DATA FOR ANALYSIS —

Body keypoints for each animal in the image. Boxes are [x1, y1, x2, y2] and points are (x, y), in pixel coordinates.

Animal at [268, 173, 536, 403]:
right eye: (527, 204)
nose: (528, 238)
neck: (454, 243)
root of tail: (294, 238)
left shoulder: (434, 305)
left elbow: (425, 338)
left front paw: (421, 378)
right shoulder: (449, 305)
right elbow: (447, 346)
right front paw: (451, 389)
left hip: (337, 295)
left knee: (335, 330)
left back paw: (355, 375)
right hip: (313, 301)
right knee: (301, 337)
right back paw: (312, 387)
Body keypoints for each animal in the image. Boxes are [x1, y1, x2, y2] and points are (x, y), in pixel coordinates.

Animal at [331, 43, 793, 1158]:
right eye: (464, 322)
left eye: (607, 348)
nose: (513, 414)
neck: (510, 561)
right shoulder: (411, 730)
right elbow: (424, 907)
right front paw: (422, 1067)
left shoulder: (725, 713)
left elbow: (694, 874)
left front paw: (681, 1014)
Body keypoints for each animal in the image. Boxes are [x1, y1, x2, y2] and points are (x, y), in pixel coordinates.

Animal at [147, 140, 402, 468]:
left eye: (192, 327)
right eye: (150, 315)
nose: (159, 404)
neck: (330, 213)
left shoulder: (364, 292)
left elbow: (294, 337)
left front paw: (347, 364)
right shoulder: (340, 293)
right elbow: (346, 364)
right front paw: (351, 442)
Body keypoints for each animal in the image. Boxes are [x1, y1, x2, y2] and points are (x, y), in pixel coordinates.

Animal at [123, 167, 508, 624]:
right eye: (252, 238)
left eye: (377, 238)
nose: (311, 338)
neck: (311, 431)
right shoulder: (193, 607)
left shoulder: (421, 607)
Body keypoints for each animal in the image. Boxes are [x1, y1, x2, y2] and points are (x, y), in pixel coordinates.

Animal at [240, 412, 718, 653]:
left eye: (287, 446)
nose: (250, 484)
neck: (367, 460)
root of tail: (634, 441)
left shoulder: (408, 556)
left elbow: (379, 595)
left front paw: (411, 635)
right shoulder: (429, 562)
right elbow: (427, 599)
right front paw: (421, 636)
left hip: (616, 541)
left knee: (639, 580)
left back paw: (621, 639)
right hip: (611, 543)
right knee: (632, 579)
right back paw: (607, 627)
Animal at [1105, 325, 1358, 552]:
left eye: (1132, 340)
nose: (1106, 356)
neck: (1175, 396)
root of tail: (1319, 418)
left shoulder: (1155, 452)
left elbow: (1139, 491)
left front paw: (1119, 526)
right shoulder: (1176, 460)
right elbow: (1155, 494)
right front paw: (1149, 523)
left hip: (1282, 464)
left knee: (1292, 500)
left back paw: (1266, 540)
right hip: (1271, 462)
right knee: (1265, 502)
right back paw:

WHAT IS EXPECTED — Every entry needs to be retyped exactly.

EXERCISE RESPONSE —
Body keypoints for each animal in the image. Boxes are [x1, y1, x2, y2] and points are (x, y), in pixel coordinates.

Animal at [268, 173, 536, 403]:
right eye: (527, 204)
nose: (528, 238)
neck: (454, 243)
root of tail: (294, 238)
left shoulder: (434, 305)
left elbow: (425, 338)
left front paw: (421, 378)
right shoulder: (449, 305)
right elbow: (447, 346)
right front paw: (451, 389)
left hip: (337, 295)
left knee: (335, 330)
left back paw: (355, 375)
right hip: (313, 301)
right knee: (301, 337)
right back paw: (312, 387)
Body keypoints for each animal in the image. Boxes are [x1, y1, x2, y2] and points are (x, y), in pixel coordinates.

Animal at [331, 43, 793, 1158]:
right eye: (464, 322)
left eye: (607, 348)
nose: (513, 414)
neck: (510, 561)
right shoulder: (411, 730)
right elbow: (424, 907)
right front paw: (422, 1067)
left shoulder: (725, 713)
left elbow: (694, 874)
left front paw: (681, 1014)
Body keypoints for each animal in the image. Boxes are [x1, y1, x2, y2] and points are (x, y), in pixel coordinates.

Animal at [147, 140, 402, 468]:
left eye: (192, 327)
right eye: (150, 315)
nose: (159, 404)
neck: (330, 213)
left shoulder: (364, 292)
left elbow: (294, 337)
left front paw: (347, 364)
right shoulder: (340, 293)
right elbow: (346, 364)
right front paw: (351, 442)
Body keypoints for each animal in the image. Boxes are [x1, y1, x2, y2] and points are (x, y), in pixel coordinates.

Animal at [123, 167, 508, 624]:
right eye: (252, 238)
left eye: (377, 238)
nose: (311, 338)
neck: (311, 431)
right shoulder: (193, 607)
left shoulder: (421, 607)
Body keypoints for each animal in the image. Boxes are [x1, y1, x2, y2] and points are (x, y), in pixel coordinates.

Animal at [240, 412, 718, 653]:
left eye: (287, 446)
nose: (250, 484)
neck: (367, 460)
root of tail: (634, 441)
left shoulder: (408, 556)
left elbow: (379, 595)
left front paw: (411, 635)
right shoulder: (429, 562)
right elbow: (427, 599)
right front paw: (421, 636)
left hip: (616, 541)
left knee: (639, 580)
left back paw: (621, 639)
right hip: (611, 543)
right knee: (632, 579)
right back paw: (607, 627)
Animal at [1105, 325, 1358, 552]:
left eye: (1132, 340)
nose: (1106, 356)
neck: (1175, 396)
root of tail: (1319, 418)
left shoulder: (1155, 452)
left elbow: (1139, 491)
left front paw: (1119, 526)
right shoulder: (1176, 460)
right elbow: (1155, 494)
right front paw: (1149, 523)
left hip: (1282, 464)
left knee: (1292, 500)
left back paw: (1266, 540)
right hip: (1271, 462)
right knee: (1265, 502)
right back paw:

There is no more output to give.